In short, the anonymous source is merely guessing about what had gone on, with no solid evidence to back up their assertion. As to the claim Boris contradicted the texts, love him or loathe him, no one would say he is known for his consistency. We don’t know if he was ever challenged by the ‘campaign insider’ about if his wife had commandeered his phone. I doubt it.

I have no idea if the story is true or not – but readers deserve higher standards of proof than this for it to be simply thrown into the public domain. Worse, the anonymous quotes were then used as the foundation of further claims to suggest Carrie is a Lady Macbeth style figure, whose scheming has stopped Boris Johnson from being a truly great Prime Minister. Others have already pointed out how ridiculous it is to defend the most powerful person in the country by saying they are a poor soul, controlled by their spouse; but more needs to be said about how these stories are sourced and the subsequent commentary is framed.

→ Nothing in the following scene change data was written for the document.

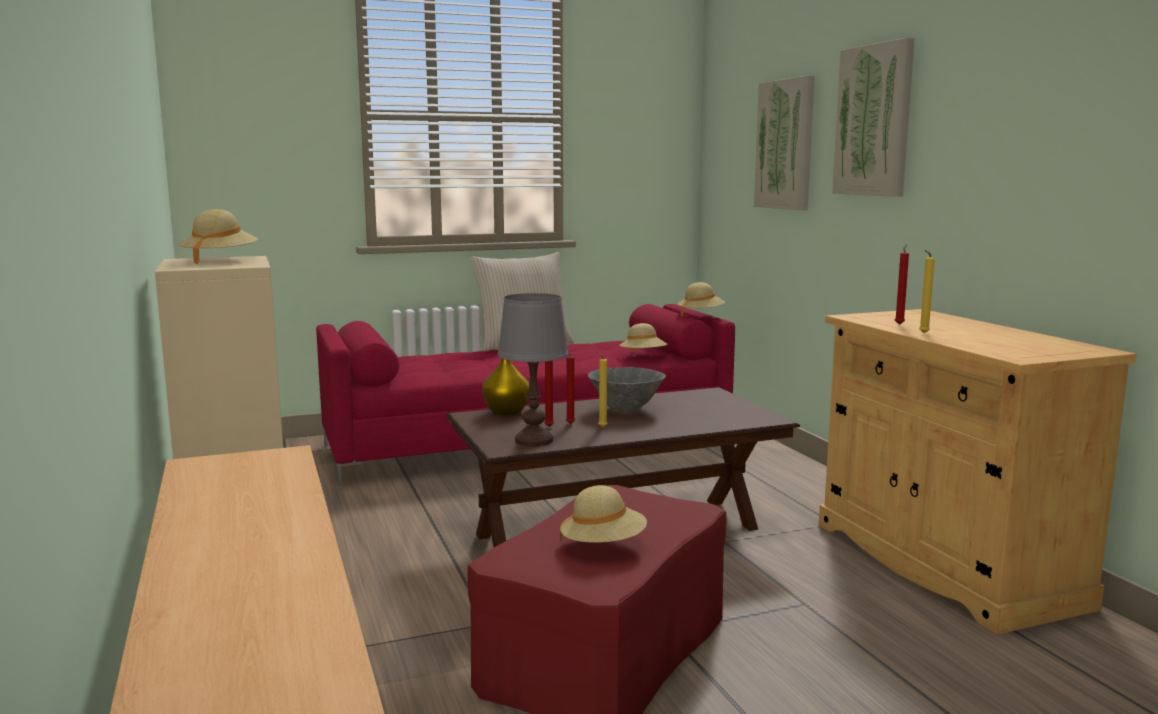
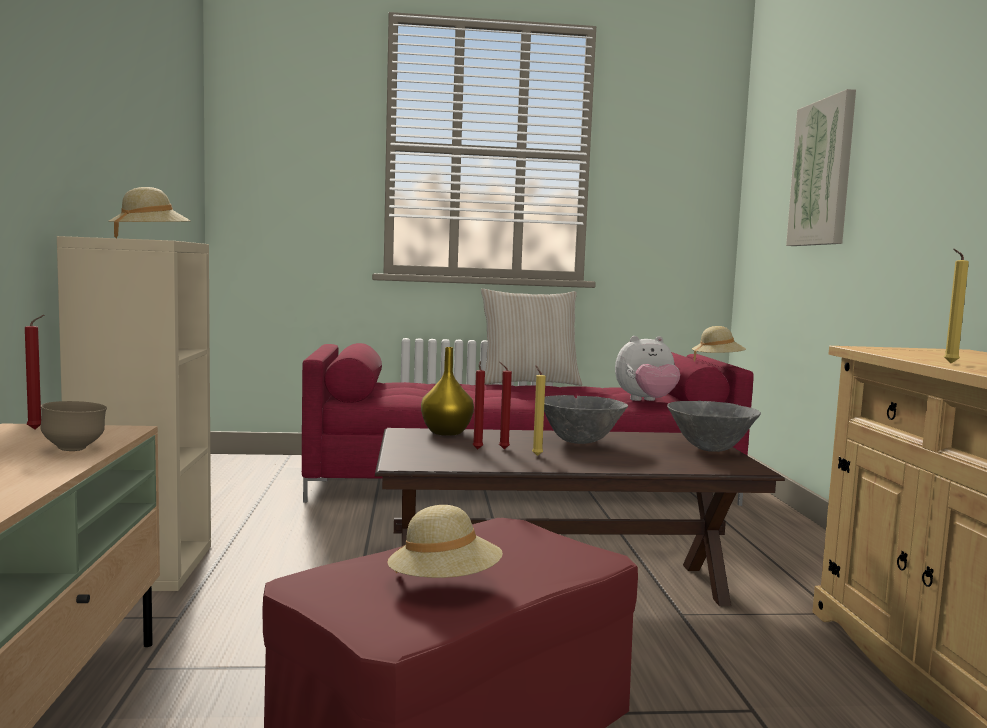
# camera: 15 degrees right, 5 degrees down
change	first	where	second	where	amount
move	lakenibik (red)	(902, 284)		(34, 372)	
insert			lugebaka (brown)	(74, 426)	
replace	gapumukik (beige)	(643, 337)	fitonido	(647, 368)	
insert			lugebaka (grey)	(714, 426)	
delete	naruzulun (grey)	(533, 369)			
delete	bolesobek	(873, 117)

I once spoke to a leading political editor about the use of anonymous sources being out of control when I was at No. 10. They told me:

‘We just listen to what people say, write it down and put it in the paper.’

This struck me as being deeply cynical, as if the journalist was an innocent bystander, with no responsibility for ensuring comments were put in their proper context.

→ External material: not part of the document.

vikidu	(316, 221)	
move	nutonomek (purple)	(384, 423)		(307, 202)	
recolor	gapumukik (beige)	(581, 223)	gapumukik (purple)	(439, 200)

Some long pieces contain nothing but anonymous sources, often with no sense of the identity, seniority, or agenda of the person behind them. Those whose real purpose is often character assassination and score-settling are allowed to wear the cloak of anonymity, never being properly questioned about their motives or the truth of what they say.

In many media organisations in the United States anonymous quotes are more unusual, with journalists expected to justify to a senior editorial figure if they use one. It’s true American print journalism can be flavourless and po-faced, but we could do with applying more of that standard in this country when serious allegations are being made.

The reason is clear: public figures deserve to be held accountable; but they also deserve to be treated fairly. Allowing allegations to be made against them, with little in the way of proof makes them ingredients for the giant sausage machine of modern media, sometimes left surveying the wreckage of their lives or career for years after everyone else has moved on.

To put it another way, Carrie Johnson – and many others – are human beings who deserve more than to face unsubstantiated accusations made by those too cowardly to identify themselves. A proper debate about the over-use and credence given to anonymous sources in journalism is long overdue.